Lessons from old houses
Renovating four different hundred year old homes has taught me some important life lessons. Scroll for journaling prompts!
As the home inspector clumped down the attic stairs, he called out, “This house is awesome!"
Sipping tea in the kitchen, I sighed with relief. Getting a pre-inspection was our realtor’s idea. It had been a stressful February getting the house ready (mostly because we are still in hurricane clean-up), but so far the inspector’s punch list only included:
tighten right faucet in back bathroom
check when it warms up to see if hose bib in the courtyard is just iced or actually broken
replace screws with nails where attic stairs attach to ceiling
swap the hot and cold on the kitchen faucet (which is not gonna happen. I still live here and I’m used to it the way it is.)
Making his way over to me, the inspector said, “Your house is built like a tank. And so well maintained. You wouldn’t believe the places I’ve seen.”
Actually, I would. Over the past twenty-five years, I’ve renovated four homes all a century old (or more). The most venerable was a Philadelphia row home built in 1852. The youngest—our first place in Asheville—was built in the early 1920s. I’ve seen joists held up by the plumbing running through them, and floors patched with rolled-out tin cans. I’ve seen decades worth of electric wires, no longer in use, but still threading confusingly through walls, and doors squared up with nothing more than cardboard. Each time I find one of these anomalies, I sigh over the short sightedness of humans, how we only see what’s expedient in the moment and forget to treat the house like both a legacy and a living, breathing space.
(The exception to my exasperation was the flattened-tin-can floor repairs. The cans were printed with labels from Campbell’s soup and some sort of green beans. I was loath to replace them even though they perpetually caught at my socks.)
Decades of discovering jerry-rigged electric panels and structurally unsound kitchen renovations, made me realize that I am but one of many people who will live in a house. Long after I’ve moved on, that house will still be standing and sheltering people. Feeling this flow of human history has led me to think of homes as spaces that I steward, enjoying them for myself while preserving them for someone else. So, when we moved into our current house, the only one I’ve ever lived in during the same century it was built, I told Andrew I was determined to make good choices, even if they cost us more money.
When I mentioned this to the home inspector, he said everyone should have to renovate an old house.
The Haudenosaunee nation, the Iroquois, taught that you should look forward seven generations—which is about 150 years—when making a decision. In our fast changing world this feels near impossible. What will an oven look like in one-hundred-and-fifty years? A refrigerator? How will future generations heat and cool their homes?
Thinking like this makes taking the long view feel impossible.
But renovating houses has shown me that I don’t need to understand where technology is going to get it right. What I have to know is that technology will change. So I don’t install outlets complete with USB ports. As convenient as those might seem, in a decade they’ll be as relevant as cable connectors. (If you’re thinking huh? What are cable connectors? I’ve proved my point.)

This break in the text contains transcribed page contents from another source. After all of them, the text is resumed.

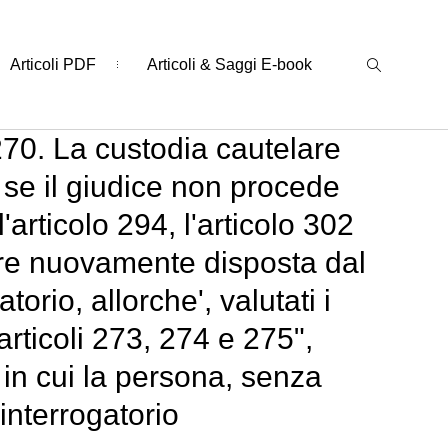
Articoli PDF
Articoli & Saggi E-book
270. La custodia cautelare
a se il giudice non procede
l'articolo 294, l'articolo 302
ere nuovamente disposta dal
orio, allorche', valutati i
 articoli 273, 274 e 275",
n cui la persona, senza
interrogatorio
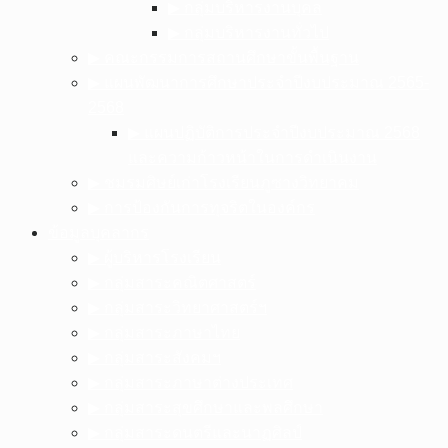
▶︎ กลุ่มบริหารงานบุคล
▶︎ กลุ่มบริหารงานทั่วไป
▶︎ คณะกรรมการสถานศึกษาขั้นพื้นฐาน
▶︎ แผนพัฒนาการศึกษาประจำปีงบประมาณ 2565-
2568
▶︎ แผนปฏิบัติการประจำปีงบประมาณ 2568
และความก้าวหน้าในการดำเนินงาน
▶︎ ชมรมศิษย์เก่าโรงเรียนภูซางวิทยาคม
▶︎ การป้องกันการทุจริตในองค์กร
ข้อมูลบุคลากร
▶︎ ผู้บริหารโรงเรียน
▶︎ กลุ่มสาระคณิตศาสตร์
▶︎ กลุ่มสาระวิทยาศาสตร์ฯ
▶︎ กลุ่มสาระภาษาไทย
▶︎ กลุ่มสาระสังคมฯ
▶︎ กลุ่มสาระภาษาต่างประเทศ
▶︎ กลุ่มสาระสุขศึกษาและพลศึกษา
▶︎ กลุ่มสาระดนตรีและนาฏศิลป์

It’s not actually the big decisions—what furnace to purchase, or which light fixture to hang over the dining room table—that matter in the long run. These choices will get changed out over time. The furnace will fail and be replaced with a new model. Styles will come and go (as well as light bulbs) and the dining room chandelier will be swapped for a more fashionable one. These choices feel monumental in the moment, but in the life of the house, they are fleeting.
What harms a house over the long haul isn’t your choice of dishwasher or even whether you go with gas or electric heat. What harms a house is the financial focus on these things that are temporary instead of on the (not so sexy) parts that will persevere through all these other changes. A house needs a solid foundation and a strong roof. It requires walls that are squared and doors hung plumb. The windows need to seal, open, and close with ease. A home needs stuff removed that is no longer useful—whether that’s old wires in the walls or unused clothes in your closet. And, to waken its spirit, it needs a bit of love. Protect these things and you create a space worth living in, one that even home inspectors admire.
Of course, these lessons don’t just apply to houses. While we live in physical spaces, we also inhabit metaphoric spaces: our family, our community, our nation. What would it look like to think a hundred years into the future when making choices for these spaces?